Decía recientemente el propio Krastev que los líderes políticos nacionales tienden a considerar las elecciones europeas como guerras libradas con balas de fogueo en las que muchos resultan heridos pero nadie muere. Esta frivolidad también cunde en las nuevas generaciones, a las que hemos sido incapaces de transmitir los valores de la democracia y comienzan a dudar de su utilidad, a dejarse seducir por el autoritarismo y a votar a partidos euroescépticos.

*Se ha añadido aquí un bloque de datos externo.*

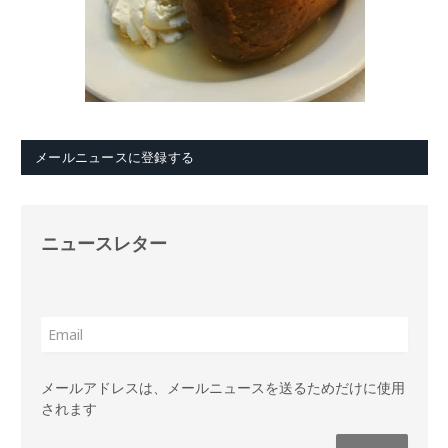
メールニュースに登録する
ニュースレター
メールアドレスは、メールニュースを送るためだけに使用
されます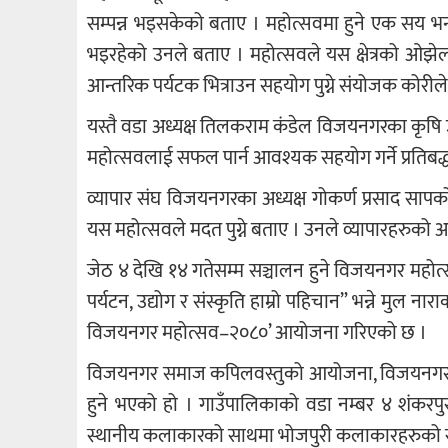
सम्पन्न भइसकेको बताए । महोत्सवमा हुने एक सय भन्
भइरहेको उनले बताए । महोत्सवले यस क्षेत्रको ओझेलमा
आन्तरिक पर्यटक भित्राउन सहयोग पुग्ने संयोजक कोरील
यस्तै वडा अध्यक्ष तिलकराम कंडेल विजयनगरका कृषि उ
महोत्सवलाई सफल पार्न आवश्यक सहयोग गर्ने प्रतिबद
व्यापार संघ विजयनगरका अध्यक्ष गोकर्ण प्रसाद साप
यस महोत्सवले मदत पुग्ने बताए । उनले व्यापारहरुको आर्थ
जेठ ४ देखि १४ गतेसम्म सञ्चालन हुने विजयनगर महोत्
पर्यटन, उद्योग र संस्कृति हाम्रो पहिचान” भन्ने मुल ना
विजयनगर महोत्सव–२०८०’ आयोजना गरिएको छ ।
विजयनगर समाज कपिलवस्तुको आयोजना, विजयनगर ग
हुने भएको हो । गाउँपालिकाको वडा नम्बर ४ शंकरपु
स्थानीय कलाकारको साथमा भोजपुरी कलाकारहरुको स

Las encuestas también anticipan la posible irrupción de partidos cada vez más excéntricos: desde Se acabó la fiesta de Alvise en España y Esperanto lengua común en Francia hasta el partido finlandés prorruso que disfrazó a su presidenta de princesa Leia en un acto de campaña. Siempre ha habido partidos extravagantes. La diferencia es que ahora no sería de extrañar que rascasen algún escaño: parafraseando a Chesterton, cuando se deja de creer en la democracia, se comienza a creer en cualquier cosa.

Con todos nuestros defectos, la desaparición de nuestro modelo supondría un retroceso incalculable en la Historia. Recordemos que muchas civilizaciones han desaparecido, a veces sin dejar la impronta de su herencia. Si quiere evitarlo, Europa debe mostrar su capacidad de adaptarse a un nuevo mundo en el que, líder o no, tendrá mucho que ofrecer.